Ein erfahrener Projektleiter kann mit KI schneller planen und analysieren. Ein erfahrener Entwickler kann mit KI deutlich mehr Software produzieren. Ein erfahrener Berater kann Informationen schneller auswerten und bessere Empfehlungen geben. Ein erfahrener Unternehmer kann Entscheidungen auf Basis deutlich größerer Datenmengen treffen.

Diese Kombination könnte in den kommenden Jahren extrem leistungsfähig werden. KI ersetzt dabei nicht die Erfahrung, sondern verstärkt ihren Wert.

Fazit

Berufsanfänger stehen möglicherweise vor der größten Veränderung des Arbeitsmarktes seit Beginn der Computerisierung.
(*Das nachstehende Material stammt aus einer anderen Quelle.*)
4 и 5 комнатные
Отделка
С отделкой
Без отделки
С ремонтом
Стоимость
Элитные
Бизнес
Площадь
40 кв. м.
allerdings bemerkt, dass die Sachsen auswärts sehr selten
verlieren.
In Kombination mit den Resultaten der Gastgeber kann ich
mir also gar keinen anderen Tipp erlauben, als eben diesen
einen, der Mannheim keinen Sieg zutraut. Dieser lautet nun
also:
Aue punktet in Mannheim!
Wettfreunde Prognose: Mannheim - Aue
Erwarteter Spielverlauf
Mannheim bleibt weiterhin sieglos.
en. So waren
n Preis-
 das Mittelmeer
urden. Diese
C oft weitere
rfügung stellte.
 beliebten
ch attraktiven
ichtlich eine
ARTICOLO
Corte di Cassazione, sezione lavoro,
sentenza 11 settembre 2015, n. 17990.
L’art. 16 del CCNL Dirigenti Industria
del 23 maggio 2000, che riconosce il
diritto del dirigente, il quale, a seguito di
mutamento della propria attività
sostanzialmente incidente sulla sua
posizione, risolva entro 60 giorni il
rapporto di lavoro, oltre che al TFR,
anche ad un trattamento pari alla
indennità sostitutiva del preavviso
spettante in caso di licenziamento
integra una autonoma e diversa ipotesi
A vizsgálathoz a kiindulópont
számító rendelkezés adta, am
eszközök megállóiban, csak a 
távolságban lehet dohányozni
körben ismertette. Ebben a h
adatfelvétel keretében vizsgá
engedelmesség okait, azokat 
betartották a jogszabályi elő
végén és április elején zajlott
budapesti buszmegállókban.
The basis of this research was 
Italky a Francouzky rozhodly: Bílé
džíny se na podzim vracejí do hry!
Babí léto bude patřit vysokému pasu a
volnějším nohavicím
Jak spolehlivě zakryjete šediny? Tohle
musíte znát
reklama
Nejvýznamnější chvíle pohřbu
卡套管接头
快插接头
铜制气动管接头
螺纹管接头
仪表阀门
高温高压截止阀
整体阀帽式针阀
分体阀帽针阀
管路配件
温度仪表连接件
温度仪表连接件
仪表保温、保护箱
Die traditionelle Karriereleiter könnte sich grundlegend verändern, weil viele klassische Einstiegsaufgaben zunehmend automatisiert werden.

Gerade deshalb wird es wichtiger, möglichst früh echte Erfahrung zu sammeln. Nicht die Anzahl der Meetings, Berichte oder Präsentationen wird über den Karriereerfolg entscheiden. Entscheidend wird sein, ob man Verantwortung übernommen, Probleme gelöst, Kunden betreut und konkrete Ergebnisse geliefert hat.
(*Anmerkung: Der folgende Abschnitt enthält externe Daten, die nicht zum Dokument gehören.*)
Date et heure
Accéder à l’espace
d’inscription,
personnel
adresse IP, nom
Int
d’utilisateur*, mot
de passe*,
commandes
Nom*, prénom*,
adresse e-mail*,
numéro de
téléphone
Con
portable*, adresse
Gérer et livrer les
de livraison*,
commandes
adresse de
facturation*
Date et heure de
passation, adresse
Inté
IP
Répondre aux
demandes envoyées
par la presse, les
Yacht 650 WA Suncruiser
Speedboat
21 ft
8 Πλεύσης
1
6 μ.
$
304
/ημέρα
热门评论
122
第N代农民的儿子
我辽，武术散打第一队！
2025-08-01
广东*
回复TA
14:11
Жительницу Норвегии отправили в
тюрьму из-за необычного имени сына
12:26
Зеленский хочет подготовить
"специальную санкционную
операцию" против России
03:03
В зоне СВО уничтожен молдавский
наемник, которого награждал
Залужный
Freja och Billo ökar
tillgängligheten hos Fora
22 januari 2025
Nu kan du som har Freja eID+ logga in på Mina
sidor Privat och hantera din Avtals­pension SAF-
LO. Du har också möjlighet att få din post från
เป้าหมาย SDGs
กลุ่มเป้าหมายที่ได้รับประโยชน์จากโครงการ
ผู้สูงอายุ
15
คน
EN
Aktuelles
Wer zunächst einen schlecht bezahlten, aber lehrreichen Job annimmt, anschließend in eine besser bezahlte Rolle mit mehr Verantwortung wechselt und schließlich Erfahrung mit KI kombiniert, hat gute Chancen, deutlich schneller zu den Top-Verdienern seiner Generation zu gehören.

Denn KI ersetzt nicht automatisch Erfahrung. Im Gegenteil: Je leistungsfähiger KI wird, desto wertvoller könnte die Kombination aus echter Erfahrung und künstlicher Intelligenz werden.